In Ostroff’s directorial view, Carr’s times overwhelmed the artist. She hated Victoria’s Victorian stuffiness. London and “its perpetual undertone of humanity” made her ill. Even her relationship to the world she did care for — the lives and culture of First Nations people — was uncertain and perhaps even misguided.

“Among the Canadian elite of the time there was the need to create a country, not a real estate deal,” Ostroff explained in a recent phone conversation. The key was to assimilate the First Nations people into Eurocentric Canadian culture. “And there was Carr cheering on the need to assimilate,” says the director. “She accepted the proposition that the native people were on the edge of extinction.”

Unwittingly, Carr became part of the First Nations problem — a view still held by a few contemporary First Nations artists — not its solution. Unwittingly? Maybe not. In her own writing Carr reduced First Nations speech into some sort of pidgin Chinese with people saying “hully-up” and “toulist” for tourist.

Winds of Heaven, with Diane D’Aquila narrating excerpts from Carr’s autobiography, is as much a history of early 20th century British Columbia race relations. Successive B.C. governments wanted quaint Haida dancers out there in drum-thumping action to beguile trinket-buying tourists. Yet the same officials forbade them to attend a potlatch ceremony where leaders were chosen.
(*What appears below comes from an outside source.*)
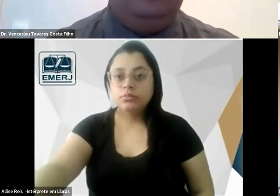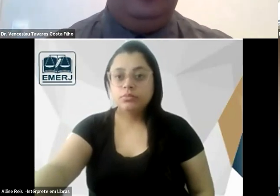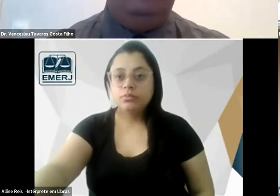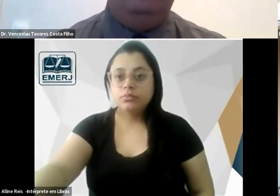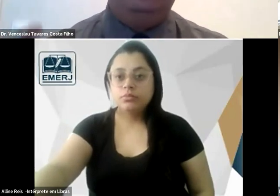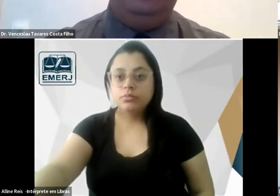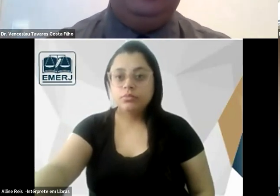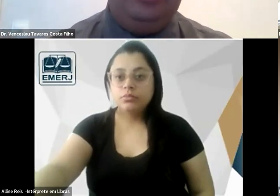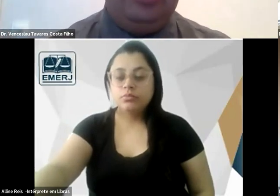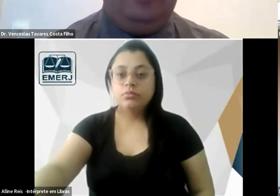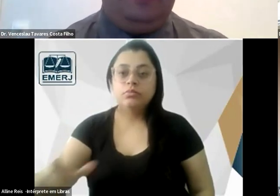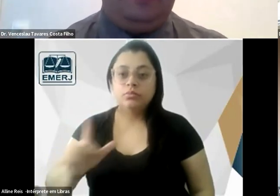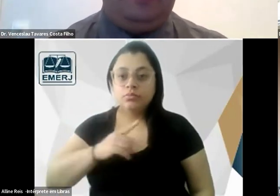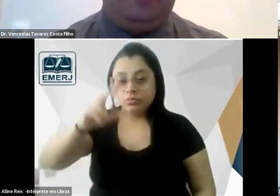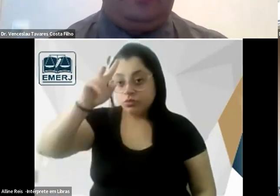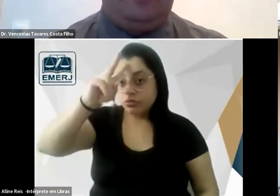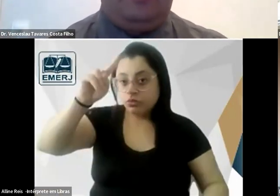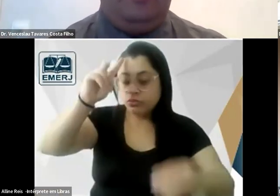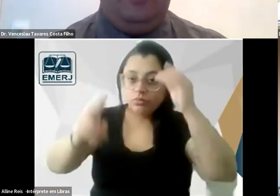culturalista um historicista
The most indelible visual moments in Winds of Heaven come with the archival footage Ostroff has deftly woven through his narrative, not the some 120 or so Carr paintings given a brief glimpse now and then.

Positive reaction to his 2004 art-based documentary, Pegi Nicol: Something Dancing About Her led Ostroff’s to consider Emily Carr. Yet his feeling that he’s not an art insider — “I don’t know what post-modernism is,” he told me — likely led him to incorporate snippets of packaged art insight from curator Laurel Smith Wilson, critic Marcia Crosby and art historians Susan Crean and Gerta Moray.

Unfortunately, their insights seem to have been clipped from another, much duller, Emily Carr biography where what ended up on canvas mattered more than how it ended up there.